Collected data entries:
Segment Open

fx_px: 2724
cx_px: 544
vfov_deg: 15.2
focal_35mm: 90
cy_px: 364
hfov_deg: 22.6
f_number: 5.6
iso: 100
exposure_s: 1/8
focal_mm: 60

Segment Closed
Segment Open

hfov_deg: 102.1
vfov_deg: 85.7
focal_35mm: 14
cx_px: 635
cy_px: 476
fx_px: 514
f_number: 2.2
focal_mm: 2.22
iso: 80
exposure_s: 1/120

Segment Closed

DESCRIPTION OF THE TASK: Take the records above and return, word for word, only the lines that fall from the line with "fx_px: 2724" to the line with "focal_mm: 60", both of them included.

WRITTEN SOLUTION:
fx_px: 2724
cx_px: 544
vfov_deg: 15.2
focal_35mm: 90
cy_px: 364
hfov_deg: 22.6
f_number: 5.6
iso: 100
exposure_s: 1/8
focal_mm: 60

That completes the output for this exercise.